# Cracks In Outback 28Rsds Rear Slide



## Hood3 (Mar 23, 2015)

Does anyone else have cracks on the bottom sides of the rear slide? We have two on each side of a used trailer. We are in the process of purchasing an '06 outback 28rsds, but saw these cracks (which were caulked by original owner), but we weren't sure if this was common, how to tell if there was water damage under the cracks, etc. Anyone have experience or suggestions, we're new to camping, so any input is greatly appreciated.


----------



## CamperAndy (Aug 26, 2004)

Not common but not unheard of. The issue is most likely weld failure on the back wall. Not too hard to repair but you have to take some things apart (outside trim and inside rear wall paneling) to see exactly where the failure is and then carry out the repair.


----------



## Hood3 (Mar 23, 2015)

Thank you. I appreciate your response and information too. I'm assuming we should have this looked at prior to purchasing the it?


----------



## CamperAndy (Aug 26, 2004)

Depends on how handy you are and you can just ask for a discount due to the internal damage. Then repair it yourself, it would cost a bunch for the dealer to repair.


----------



## Hood3 (Mar 23, 2015)

CamperAndy said:


> Depends on how handy you are and you can just ask for a discount due to the internal damage. Then repair it yourself, it would cost a bunch for the dealer to repair.


----------



## Hood3 (Mar 23, 2015)

Thank you.


----------



## spidey (Aug 8, 2012)

We had this issue with ours last spring. Wasn't just cracked, it all shattered on the first slide out of the spring to get it ready.
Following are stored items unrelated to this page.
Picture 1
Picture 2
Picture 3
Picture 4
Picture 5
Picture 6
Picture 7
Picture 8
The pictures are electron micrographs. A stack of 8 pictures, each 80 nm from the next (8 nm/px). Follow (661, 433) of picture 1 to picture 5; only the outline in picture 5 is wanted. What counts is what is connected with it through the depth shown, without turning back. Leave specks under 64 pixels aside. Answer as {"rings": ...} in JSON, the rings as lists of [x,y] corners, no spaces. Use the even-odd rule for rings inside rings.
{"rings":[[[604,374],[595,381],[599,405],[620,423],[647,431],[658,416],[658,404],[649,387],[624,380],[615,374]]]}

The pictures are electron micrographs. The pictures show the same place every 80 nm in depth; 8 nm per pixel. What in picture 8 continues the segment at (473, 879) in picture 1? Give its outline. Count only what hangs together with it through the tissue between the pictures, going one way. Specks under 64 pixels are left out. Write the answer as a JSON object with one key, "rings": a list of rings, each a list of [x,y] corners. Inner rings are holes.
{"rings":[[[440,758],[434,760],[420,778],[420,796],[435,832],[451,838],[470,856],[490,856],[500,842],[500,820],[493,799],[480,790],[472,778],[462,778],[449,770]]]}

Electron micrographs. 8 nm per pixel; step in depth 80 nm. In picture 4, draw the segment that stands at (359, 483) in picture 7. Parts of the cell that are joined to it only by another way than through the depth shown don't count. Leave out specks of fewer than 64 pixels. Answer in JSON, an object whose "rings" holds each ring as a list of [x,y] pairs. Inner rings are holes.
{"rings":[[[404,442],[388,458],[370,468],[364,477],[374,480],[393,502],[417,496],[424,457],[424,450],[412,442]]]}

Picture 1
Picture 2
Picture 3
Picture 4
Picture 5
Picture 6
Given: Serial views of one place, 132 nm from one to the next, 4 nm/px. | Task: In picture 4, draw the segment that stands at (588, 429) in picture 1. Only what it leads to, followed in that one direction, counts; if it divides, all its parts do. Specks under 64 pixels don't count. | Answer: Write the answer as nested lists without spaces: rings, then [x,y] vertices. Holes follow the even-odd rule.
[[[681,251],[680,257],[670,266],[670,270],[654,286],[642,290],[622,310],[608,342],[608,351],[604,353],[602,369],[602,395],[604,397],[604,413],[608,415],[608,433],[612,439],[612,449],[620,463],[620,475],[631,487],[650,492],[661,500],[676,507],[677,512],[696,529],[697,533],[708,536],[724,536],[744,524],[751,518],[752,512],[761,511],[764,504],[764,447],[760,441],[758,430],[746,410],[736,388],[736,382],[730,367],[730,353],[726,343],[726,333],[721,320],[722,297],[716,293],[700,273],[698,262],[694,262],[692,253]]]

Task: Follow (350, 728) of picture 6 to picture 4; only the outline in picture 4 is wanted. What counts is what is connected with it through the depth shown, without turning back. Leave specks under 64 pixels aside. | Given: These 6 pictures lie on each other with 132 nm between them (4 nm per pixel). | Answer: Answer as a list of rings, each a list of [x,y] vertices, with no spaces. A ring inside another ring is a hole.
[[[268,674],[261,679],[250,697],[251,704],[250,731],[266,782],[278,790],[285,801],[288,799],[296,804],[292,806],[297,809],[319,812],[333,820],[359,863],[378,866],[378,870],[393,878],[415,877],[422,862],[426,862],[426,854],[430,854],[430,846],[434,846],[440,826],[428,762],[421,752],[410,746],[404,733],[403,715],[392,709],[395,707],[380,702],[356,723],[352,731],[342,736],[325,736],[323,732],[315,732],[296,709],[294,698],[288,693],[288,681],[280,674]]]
Basically the glue all let go and then as it rolled out cracked and shattered. Basically the company doing it the cheapest way available. Instead of securing with screw or something, use cheap glue.

Had to repair it myself, they wouldn't help at all. And what would the fix be, the same thing with glue.

Had to replace the wood underneath as well, which was also flimsy. Half of the slide out isn't even plastic anymore. I replaced the flimsy woodf with fir plywood and then stained it dark, and then screwed it into the aluminum rails, as well as the plastic I could save as well.

The only small issue is the small height difference without the plastic. So when you get to the spot there is a small bump up as it slides.

Worked well all last year, and in my opinion is made better than factory. Caulked everything correctly as well.


----------